Is my site optimised for mobile users?

You may have a site that renders well in a smart phone or on an iPad, but we need to think about the context and intent behind search queries performed on these devices. It’s extremely important to cater to the differing needs of a mobile user. For example, would a user be looking to buy a washing machine from their smart phone, or are they more likely to be performing a search on the fly, to compare prices whilst stood next to a washing machine in Comet for example?

You can never assume that a mobile device user would be doing either of the above, but it is definitely worth embracing the fact that more increasingly visitors to your website are not always going to be desktop users. Users of mobile devices can have different behaviours and needs than those typical traits performed whilst in a desktop setting.

Is the conversion the right one for mobile?

For the washing machine example it would be worth testing different calls to action that would potentially appeal to a smart phone user – for example, a prominent ‘email me this product button’. This would allow the user to send a link to their desktop and captures the lead for you.
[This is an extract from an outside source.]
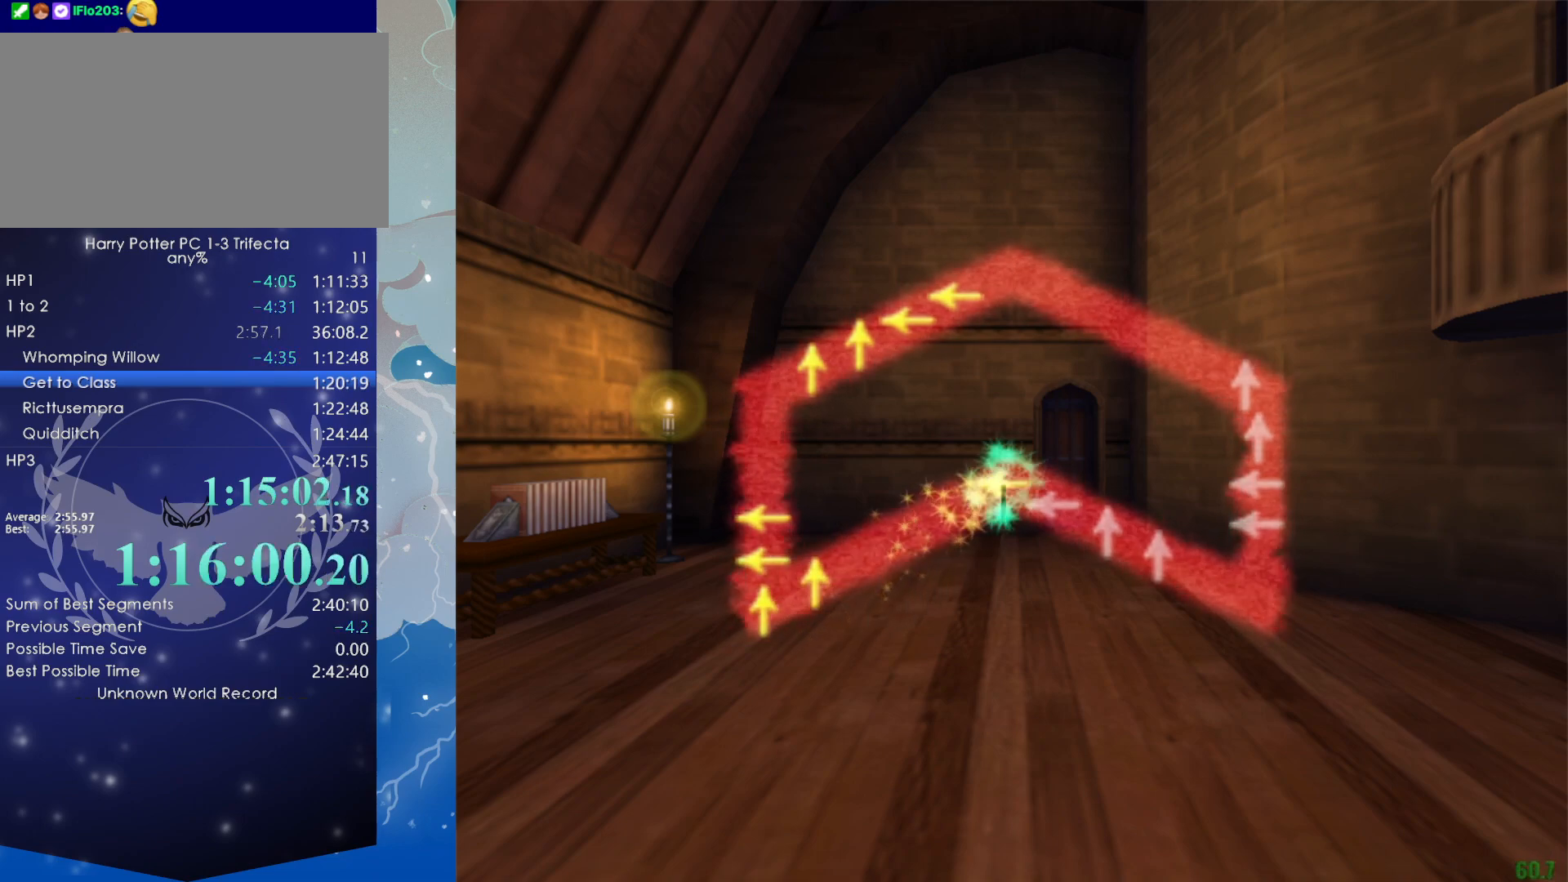
{"keys": [], "mouse": [], "events": [[366, "left", "down"], [450, "left", "up"]]}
This is example is extremely helpful in understanding and measuring the impact and profitability of your different marketing channels. There are many ways that we can lose insight into how users interact with the site. They can clear cookies, use different browsers or PC’s at home / work and use their mobile devices.

Being savvy and understanding exactly what mobile users wants from your site (and then giving them what they want on your website) will improve conversions and help you attribute income to different channels.

Summary

Every year we are told this year is the year of the mobile, and up until now we’ve not seen the explosion everyone keeps talking about. The technology is there now, however too few sites are actually catering to the mobile user experience. I can’t help but feel that there are many large companies missing a trick here; either by not having a mobile site, or just because they are not optimising their mobile site well enough.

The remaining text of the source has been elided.